The ingredient at the center of that push is made through biomass fermentation, with microorganisms fed on regional agri-food side streams in a 24-hour production cycle. MicroHarvest positions the protein as low-carbon, hypoallergenic and less dependent on traditional meat supply chains, a combination that plays especially well in pet food, where digestibility, functionality and sustainability claims can matter as much as taste. That makes the category a practical beachhead for fermentation proteins, giving manufacturers a place to test scale and repeat purchases before asking people to eat the same ingredients.

AI-generated illustration
AI-generated illustration

MicroHarvest already has a real commercial footprint. Through its partnership with VEGDOG, the company said its ingredients were in more than 1,800 retail locations in Germany, and the 2026 rollout is spreading across multiple partners, including Hey Bones, Vetura and aniAMA. Reporting on the launch wave says MicroHarvest is seeing repeat orders from those brands, a sign that the protein is moving beyond a one-off curiosity and into a wider supply relationship.
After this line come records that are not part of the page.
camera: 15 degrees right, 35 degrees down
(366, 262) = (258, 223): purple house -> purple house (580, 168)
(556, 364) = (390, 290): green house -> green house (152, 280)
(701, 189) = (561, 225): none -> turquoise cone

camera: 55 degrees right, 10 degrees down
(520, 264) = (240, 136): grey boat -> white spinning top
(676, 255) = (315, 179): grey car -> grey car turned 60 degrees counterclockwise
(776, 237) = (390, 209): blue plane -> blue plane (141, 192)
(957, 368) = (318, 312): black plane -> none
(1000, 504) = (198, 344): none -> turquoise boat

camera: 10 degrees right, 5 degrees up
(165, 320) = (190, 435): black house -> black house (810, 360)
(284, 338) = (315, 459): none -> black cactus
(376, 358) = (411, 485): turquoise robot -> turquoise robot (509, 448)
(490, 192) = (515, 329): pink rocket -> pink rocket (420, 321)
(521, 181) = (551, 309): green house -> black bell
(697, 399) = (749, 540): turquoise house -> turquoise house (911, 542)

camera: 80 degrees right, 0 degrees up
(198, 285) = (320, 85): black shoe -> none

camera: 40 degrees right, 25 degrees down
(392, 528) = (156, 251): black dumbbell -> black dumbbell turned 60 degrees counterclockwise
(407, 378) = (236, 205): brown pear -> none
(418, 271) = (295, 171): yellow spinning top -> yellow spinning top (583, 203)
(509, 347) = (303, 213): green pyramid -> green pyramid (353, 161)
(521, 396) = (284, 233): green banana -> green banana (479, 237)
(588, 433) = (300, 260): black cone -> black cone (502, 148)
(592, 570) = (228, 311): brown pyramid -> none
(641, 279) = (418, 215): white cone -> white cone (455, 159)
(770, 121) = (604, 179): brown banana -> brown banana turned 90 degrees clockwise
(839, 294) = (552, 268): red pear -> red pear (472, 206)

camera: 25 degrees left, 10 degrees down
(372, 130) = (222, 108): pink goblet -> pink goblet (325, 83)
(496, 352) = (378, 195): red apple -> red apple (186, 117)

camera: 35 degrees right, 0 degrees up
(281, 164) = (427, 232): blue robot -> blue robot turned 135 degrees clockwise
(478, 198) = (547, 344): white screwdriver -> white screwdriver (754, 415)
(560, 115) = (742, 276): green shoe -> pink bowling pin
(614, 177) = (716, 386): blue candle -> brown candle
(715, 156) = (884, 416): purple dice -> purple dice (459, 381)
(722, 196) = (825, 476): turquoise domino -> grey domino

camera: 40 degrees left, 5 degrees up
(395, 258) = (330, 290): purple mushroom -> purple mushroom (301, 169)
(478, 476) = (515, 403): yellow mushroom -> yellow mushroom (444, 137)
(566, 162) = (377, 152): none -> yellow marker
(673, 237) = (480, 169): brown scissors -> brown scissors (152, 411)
The company’s first pet-food step came in May 2024, when MicroHarvest and VEGDOG launched VEGDOG Pure Bites, a dog treat they described as the first of its kind for the European dog-food market. The product combined MicroHarvest microbial protein with potato and apple pomace and was introduced at Pet Food Forum Europe in Nuremberg during Interzoo Europe. That launch gave MicroHarvest a proof point; the current pipeline suggests the company is trying to turn that proof into a broader category presence.

MicroHarvest’s pitch is not just commercial, but industrial. The company says it uses biomass fermentation and lists offices in Hamburg and Lisbon. PitchBook describes it as a biotechnology platform focused on sustainable and scalable protein through natural fermentation, while Tracxn puts its funding at about $10.2 million across two rounds. Recent reporting also says production has been validated at 10 tons per day in a single vessel, that the company is targeting a 15,000-ton-per-year facility by 2026, and that the German government awarded it a €5.5 million grant for an industrial-scale microbial protein plant in Leuna. Taken together, the pet-food launches look less like a side project than the commercial opening move in a much larger protein buildout.